The waters of the lake are not supplied by springs; the ground which it occupies is of itself remarkably dry, but it communicates by a secret channel with the Nile; for six months the lake empties itself into the Nile, and the remaining six the Nile supplies the lake. During the six months in which the waters of the lake ebb, the fishery which is here carried on furnishes the royal treasury with a talent of silver every day; but as soon as the Nile begins to pour its waters into the lake, it produces no more than twenty minæ.
[The silver which the fishery of this lake produced was, says Larcher, appropriated to find the queen with clothes and perfume.]
The inhabitants affirm of this lake, that it has a subterraneous passage inclining inland towards the west, to the mountains above Memphis, where it discharges itself into the Libyan sands. I was anxious to know what became of the earth, which must somewhere have necessarily been heaped up in digging this lake; as my search after it was fruitless, I made inquiries concerning it of those who lived nearer the lake. I was the more willing to believe them, when they told me where it was carried, as I had before heard of a similar expedient used at Nineveh, an Assyrian city. Some robbers, who were solicitous to get possession of the immense treasures of Sardanapalus, King of Nineveh, which were deposited in subterraneous apartments, began from the place where they lived to dig under ground, in a direction towards them. Having taken the most accurate measurement, they continued their mine to the palace of the king; as night approached they regularly emptied the earth into the Tigris, which flows near Nineveh, and at length accomplished their purpose. A plan entirely similar was executed in Egypt, except that the work was here carried on not by night but by day; the Egyptians threw the earth into the Nile, as they dug it from the trench; thus it was regularly dispersed, and this, as they told me, was the process of the lake’s formation.

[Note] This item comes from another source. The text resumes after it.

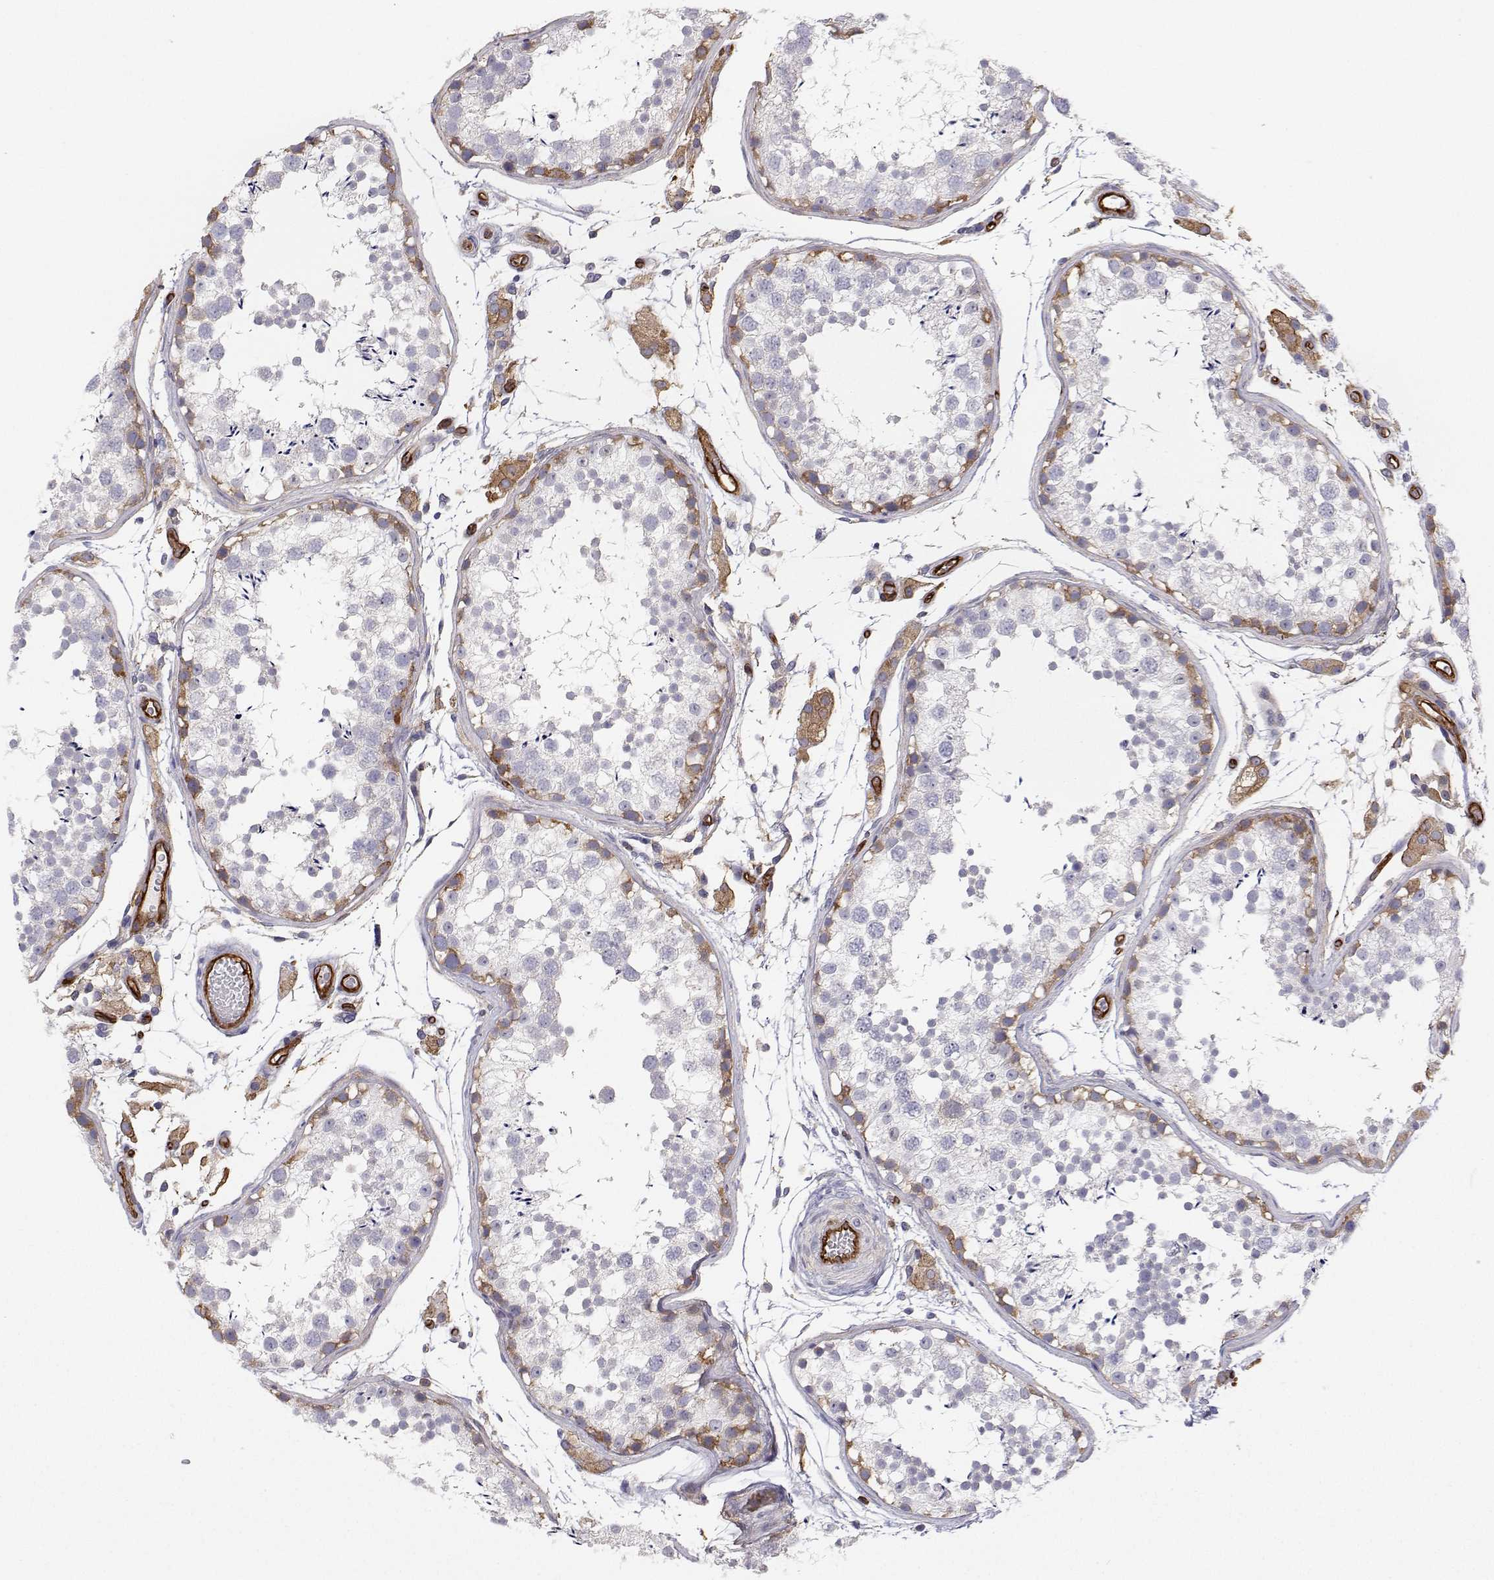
{"staining": {"intensity": "moderate", "quantity": "<25%", "location": "cytoplasmic/membranous"}, "tissue": "testis", "cell_type": "Cells in seminiferous ducts", "image_type": "normal", "snomed": [{"axis": "morphology", "description": "Normal tissue, NOS"}, {"axis": "topography", "description": "Testis"}], "caption": "Moderate cytoplasmic/membranous expression is appreciated in about <25% of cells in seminiferous ducts in benign testis. (DAB (3,3'-diaminobenzidine) IHC, brown staining for protein, blue staining for nuclei).", "gene": "MYH9", "patient": {"sex": "male", "age": 29}}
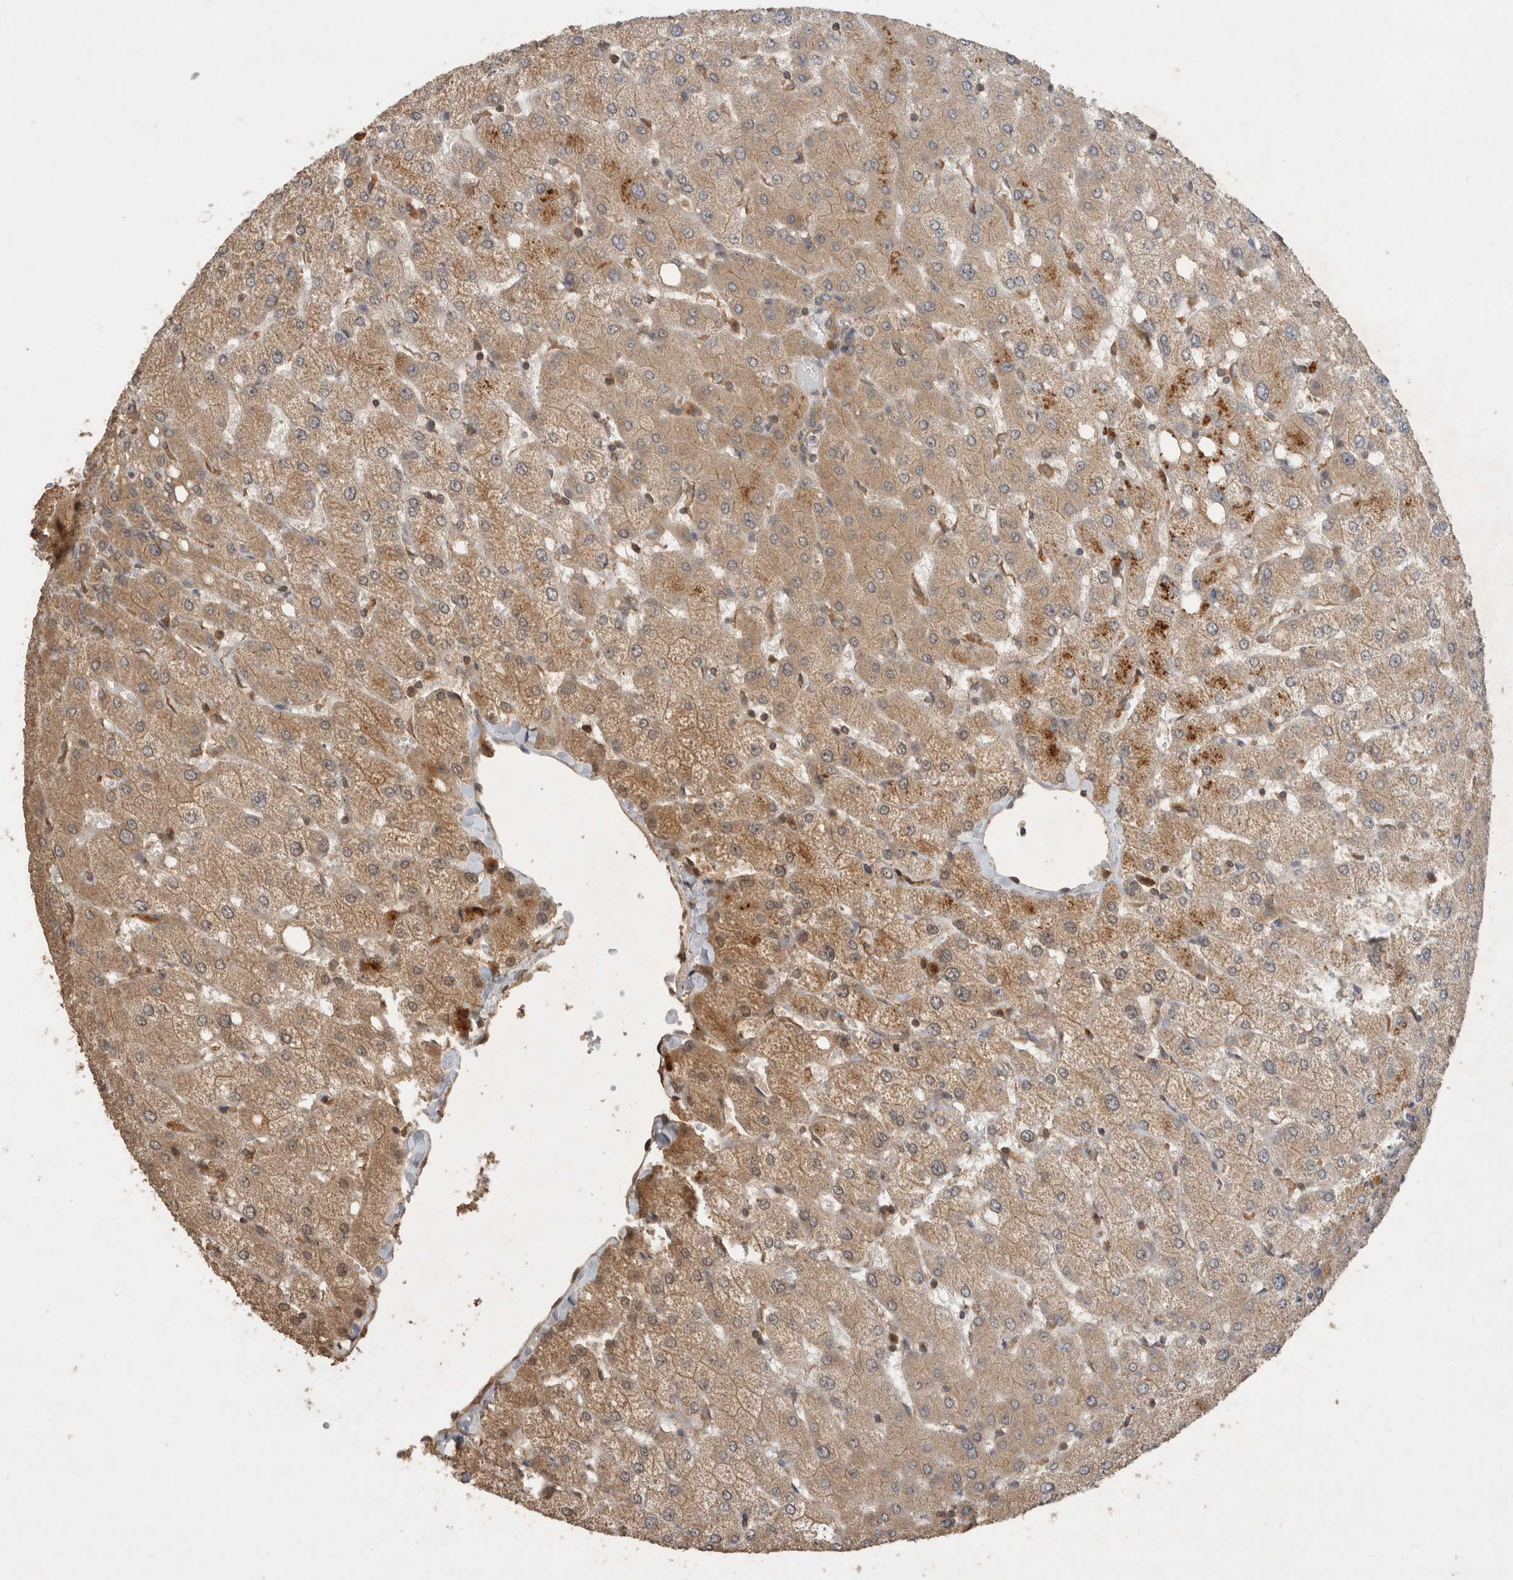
{"staining": {"intensity": "moderate", "quantity": ">75%", "location": "cytoplasmic/membranous"}, "tissue": "liver", "cell_type": "Cholangiocytes", "image_type": "normal", "snomed": [{"axis": "morphology", "description": "Normal tissue, NOS"}, {"axis": "topography", "description": "Liver"}], "caption": "IHC staining of unremarkable liver, which displays medium levels of moderate cytoplasmic/membranous positivity in approximately >75% of cholangiocytes indicating moderate cytoplasmic/membranous protein staining. The staining was performed using DAB (3,3'-diaminobenzidine) (brown) for protein detection and nuclei were counterstained in hematoxylin (blue).", "gene": "OTUD7B", "patient": {"sex": "female", "age": 54}}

Thus Herodotus explains what he but faintly understood; his translator William Beloe has added the following commentary:
Herodotus, Diodorus, and Pomponius Mela differ but little in opinion concerning its extent. The design of it was probably to hinder the Nile from overflowing the country too much, which was effected by drawing off such a quantity of water, when it was apprehended that there might be an inundation sufficient to hurt the land. [The regulation of the Nile floods has been accomplished in the latter part of the nineteenth century, by dams elsewhere described.] The water, Pococke observes, is of a disagreeable muddy taste, and almost as salt as the sea, which quality it probably contracts from the nitre that is in the earth, and the salt which is every year left in the mud. The circumference of the lake at present is no more than fifty leagues. Larcher says we must distinguish betwixt the lake itself, and the canal of communication from the Nile; that the former was the work of nature, the latter of art. This canal, a most stupendous effort of art, is still entire; it is called Bahr Yusuf, the canal of Joseph. According to Savary it is forty leagues in length.
There were two other canals with sluices at their mouths, from the lake to the river, which were alternately shut and opened when the Nile increased or decreased. This work united every advantage, and supplied the deficiencies of a low inundation, by retaining water which would uselessly have been expended in the sea. It was still more beneficial when the increase of the Nile was too great, by receiving that superfluity which would have prevented seed-time. Were the canal of Joseph cleansed, the ancient mounds repaired, and the sluices restored, this lake might again serve the same purposes. The pyramids described by Herodotus no longer exist, neither are they mentioned by Strabo.